Parlons de ceux dont la voix est couverte par le tohu-bohu du quotidien infernal que connaît notre peuple.
Ceux qui sont capables de déposer leur petite pierre avec grandeur sur les rives de la vie… Parlons de ceux qui ont eu le courage d’échouer et de souffrir mille fois, mais qui ont quand même eu la force de caractère d’essayer MILLE et UNE fois… Parlons d’un faiseur de joie, qui lui-même connaît vents et marées. Parlons de BEKEN. Lui, qui a passé sa vie et sa carrière à nous peindre les vicissitudes de l’existence humaine dans son œuvre, il est aujourd’hui acculé plus que jamais. De ce fait, cette nouvelle sortie de la rubrique « Lyrics », du Quotidien 509, est tout à son effigie, en signe de solidarité…
Jean Prosper Dauphin, alias Beken, est cet artiste intemporel qui avec sa guitare a su illustrer, le long de 40 ans de carrière et de 4 albums, la douleur et la résilience d’un nombre incalculable d’Haïtiens, dans une société faite de contrastes et d’inégalité sociale. Lui-même unijambiste, est le porte-étendard de ceux qui n’ose parler tout en gardant en leur cœur, le poids du monde.
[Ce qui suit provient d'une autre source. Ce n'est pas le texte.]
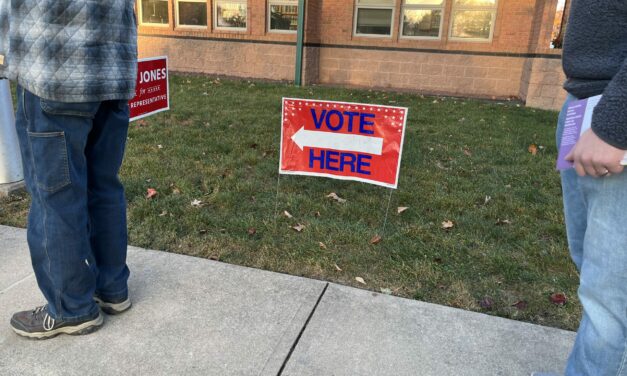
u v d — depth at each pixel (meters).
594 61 1.37
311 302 2.57
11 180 3.89
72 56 1.79
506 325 2.43
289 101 3.45
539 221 3.76
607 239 1.39
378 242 3.29
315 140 3.48
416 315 2.49
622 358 1.46
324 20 12.55
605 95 1.21
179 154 5.12
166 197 3.92
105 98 1.93
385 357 2.18
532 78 9.87
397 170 3.34
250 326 2.36
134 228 3.37
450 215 3.79
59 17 1.75
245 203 3.89
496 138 6.51
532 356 2.21
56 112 1.83
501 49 11.52
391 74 12.52
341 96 10.07
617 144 1.19
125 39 2.00
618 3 1.29
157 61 4.05
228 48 13.05
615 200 1.36
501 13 11.30
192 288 2.67
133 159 4.85
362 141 3.38
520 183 4.64
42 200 1.96
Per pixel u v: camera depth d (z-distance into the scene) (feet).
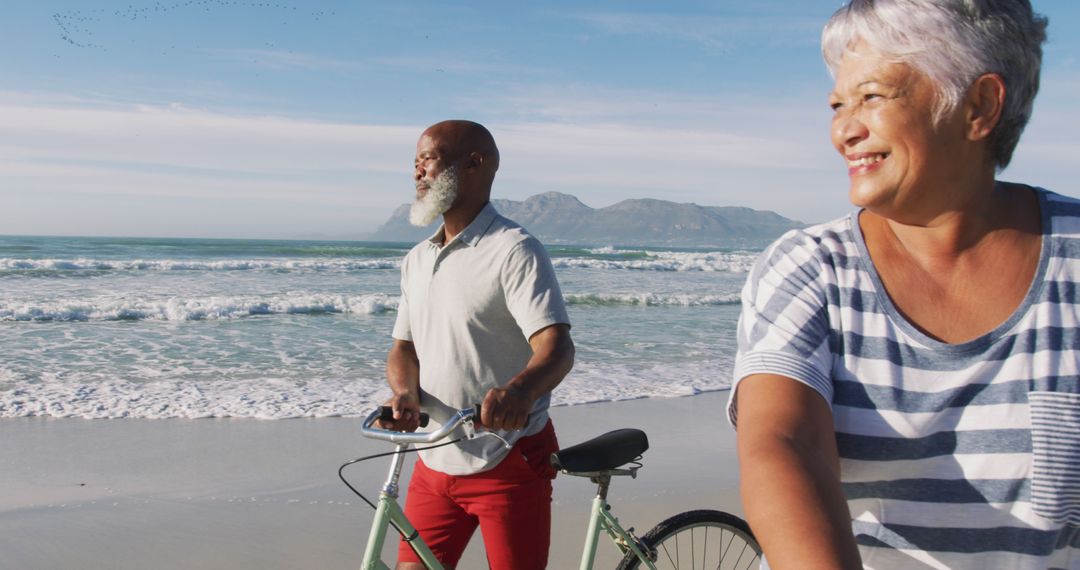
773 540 2.96
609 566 15.20
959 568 3.92
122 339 41.86
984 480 3.75
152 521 17.03
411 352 10.19
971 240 3.77
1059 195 3.92
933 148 3.59
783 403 3.58
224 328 47.26
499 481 9.12
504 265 9.09
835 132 3.85
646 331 49.83
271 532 16.58
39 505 17.84
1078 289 3.69
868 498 4.01
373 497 18.69
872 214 4.04
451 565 9.60
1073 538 3.91
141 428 24.31
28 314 49.29
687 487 19.88
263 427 24.68
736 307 68.44
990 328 3.73
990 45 3.46
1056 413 3.63
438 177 9.44
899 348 3.77
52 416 25.46
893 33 3.52
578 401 29.19
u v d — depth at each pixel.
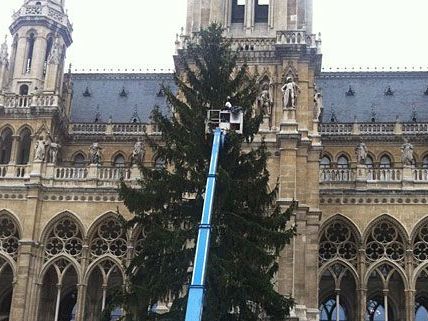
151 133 63.25
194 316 23.62
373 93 68.75
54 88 60.50
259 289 31.95
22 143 59.66
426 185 52.75
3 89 61.97
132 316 32.72
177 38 55.94
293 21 56.53
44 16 63.91
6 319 54.94
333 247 52.44
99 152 58.94
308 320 48.47
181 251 32.72
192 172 34.19
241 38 56.00
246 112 36.66
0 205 54.44
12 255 53.56
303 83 54.62
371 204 52.81
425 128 62.88
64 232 53.81
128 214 53.22
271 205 37.31
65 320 55.16
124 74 72.06
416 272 50.78
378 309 54.41
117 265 52.41
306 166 52.16
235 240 32.25
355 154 62.78
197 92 37.09
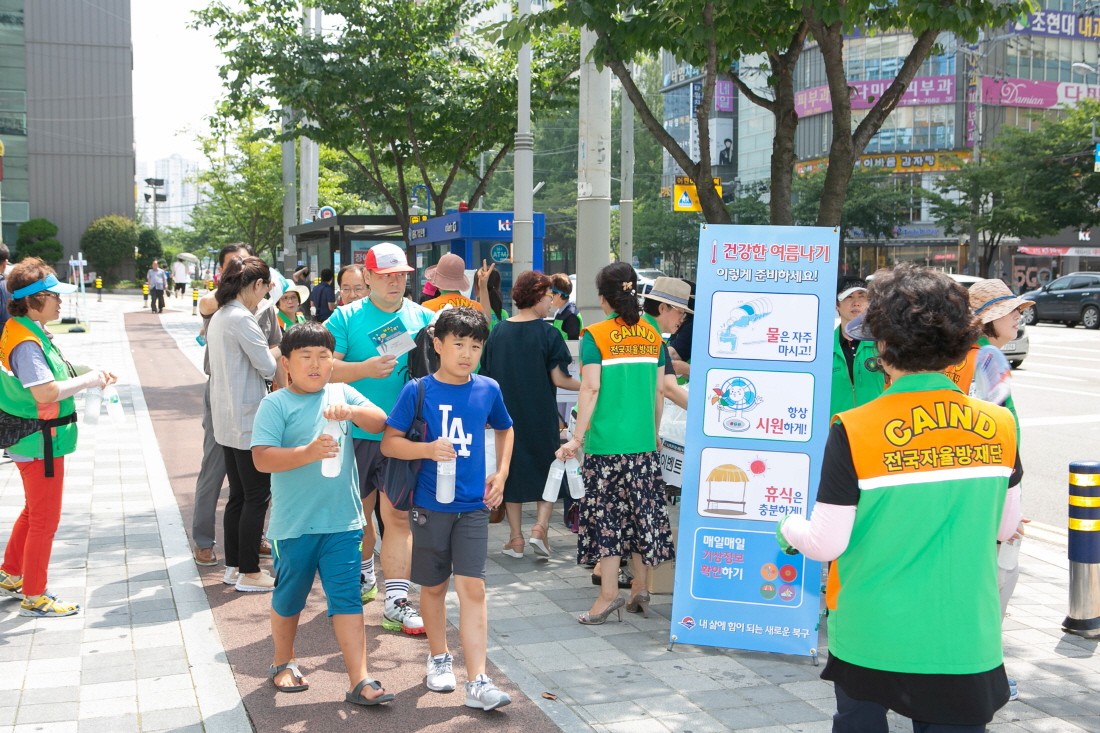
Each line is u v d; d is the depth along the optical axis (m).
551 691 4.19
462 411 4.07
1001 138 44.53
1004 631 5.12
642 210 60.81
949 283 2.54
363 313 5.36
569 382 6.25
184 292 50.72
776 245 4.76
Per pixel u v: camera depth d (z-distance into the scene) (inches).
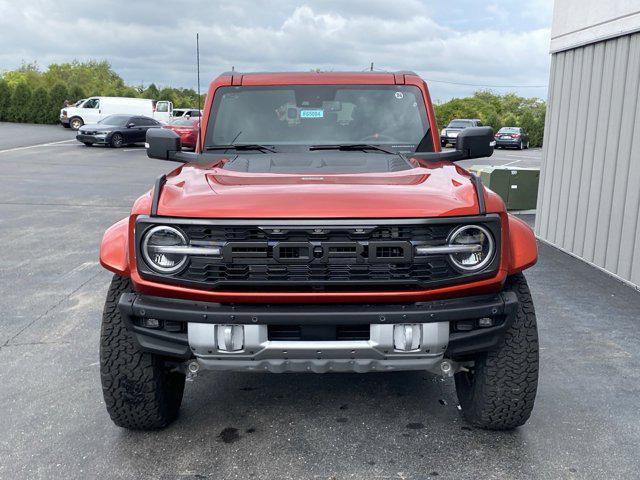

Oser rêver quand on n’est sûr de rien, revient à se frayer un chemin tout en se sachant perdu. Qui vit encore, nie l’évidence des perceptions défaitistes et inéluctables. Ou du moins, nie toute solution qui implique de déposer les armes, face aux assauts réguliers de la vie. Tout est question d’arriver à maintenir sa barque à flot contre vent et marée et d’accepter que l’existence est un kaléidoscope dont on doit décider des couleurs dominantes. Ce que Beken a fait avec brio. Mais doit-il continuer à se battre seul même en étant épuisé ? Doit-on faire du Messager, la cible de critiques sans apprécier le contenu de son œuvre à sa juste valeur ? En dépit des préférences de chacun, chaque artiste est lui-même, un ambassadeur, accrédité naturellement à parler au nom de ses semblables.
Chers lecteurs et lectrices du Quotidien 509, nous concevons que tout peuple est constitué telle une ruche dans laquelle tous les éléments dépendent les uns des autres. Ainsi, la faiblesse d’un frère est celle de toute la ruche. Si, selon Platon, l’expérience fait que votre vie soit dirigée selon l’art, l’art de vivre, la vie en elle même, n’est pas un long fleuve tranquille, nous dit Grand Corps Malade. Quant à Beken, il nous dit dans Imilyasyon, titre qui paru en 1989 dans un genre folklorique :
“Wi m pran bwa gita mwen pou m chante pou nou
Pou ou menm ki kouche lopital ki nan touman soufrans lapèn
Pou ou menm ti peyizan k ap sekle plante pa janm tonbe
Wi se Ayisyen mwen ye
Vye cheve m tou grenn
Men wi se Ayisyen mwen ye
Mwen renmen peyi mwen tankou tout moun
Depi lontan gran papa mwen toujou ap di m
Fòk m aprann viv nan peyi mwen
Se sa ki fè lè m rete m gade lakay
Sa fè m sonje gran papa mwen
Mwen se Ayisyen mwen nan peyi m
Mwen pap travay sa fè mwen mal
Mwen gen fanmi a dwat a goch
M pa sa manje lamizè ap fin tuye mwen
“
Il n’est pas donné à tous de posséder le don qu’est l’empathie. Être capable de se mettre à la place d’autrui pour non seulement le comprendre et partager sa peine est un don divin. Il faut aussi beaucoup de courage pour affirmer son mal-être en dépit du jugement d’autrui, toujours prêt à jeter la première pierre.
C’est dans cet ordre d’idées que Le Quotidien 509 salue le courage, l’empathie et l’œuvre entière de BEKEN. Tout en alertant les communautés haïtiennes, réceptives et sensibles au bien-être de la ruche que nous sommes, sur les difficultés actuelles de l’artiste. Tout en adressant à sa famille notre solidarité et notre gratitude vis-à-vis de sa contribution à la culture haïtienne…
Se mettre au service du collectif, apporter sa contribution au bien-être de son semblable, est la plus noble des actions.